Segment Start: PROVIDED RECORDS
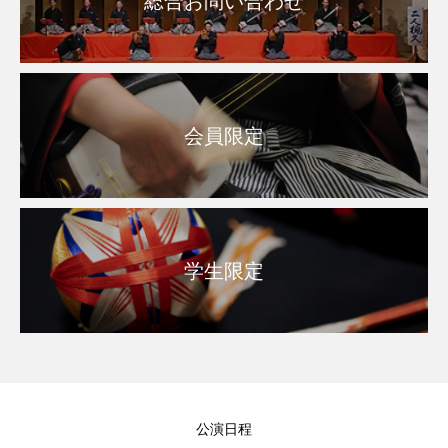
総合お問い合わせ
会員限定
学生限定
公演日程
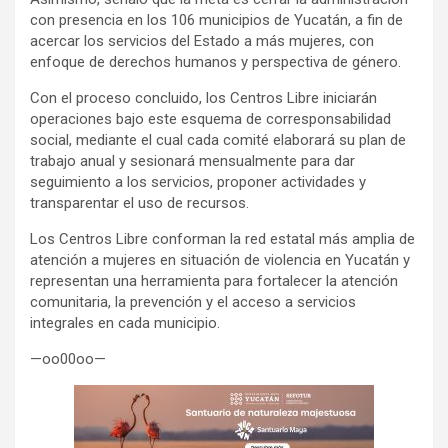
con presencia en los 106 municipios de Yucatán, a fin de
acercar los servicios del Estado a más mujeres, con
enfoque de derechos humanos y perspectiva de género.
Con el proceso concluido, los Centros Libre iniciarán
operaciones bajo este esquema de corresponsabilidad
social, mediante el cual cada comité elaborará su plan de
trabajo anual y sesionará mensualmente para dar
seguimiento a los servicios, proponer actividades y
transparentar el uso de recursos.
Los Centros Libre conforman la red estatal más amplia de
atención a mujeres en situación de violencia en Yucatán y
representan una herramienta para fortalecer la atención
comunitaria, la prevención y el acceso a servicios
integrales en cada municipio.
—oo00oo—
Segment End: PROVIDED RECORDS
**EXERCISE REQUIREMENTS:**
Substitute "personas" for "mujeres" in the lines from the one with "con presencia en" to the one with "integrales en cada municipio.", and give those lines back with nothing else changed.

**EXERCISE OUTPUT:**
con presencia en los 106 municipios de Yucatán, a fin de
acercar los servicios del Estado a más personas, con
enfoque de derechos humanos y perspectiva de género.
Con el proceso concluido, los Centros Libre iniciarán
operaciones bajo este esquema de corresponsabilidad
social, mediante el cual cada comité elaborará su plan de
trabajo anual y sesionará mensualmente para dar
seguimiento a los servicios, proponer actividades y
transparentar el uso de recursos.
Los Centros Libre conforman la red estatal más amplia de
atención a personas en situación de violencia en Yucatán y
representan una herramienta para fortalecer la atención
comunitaria, la prevención y el acceso a servicios
integrales en cada municipio.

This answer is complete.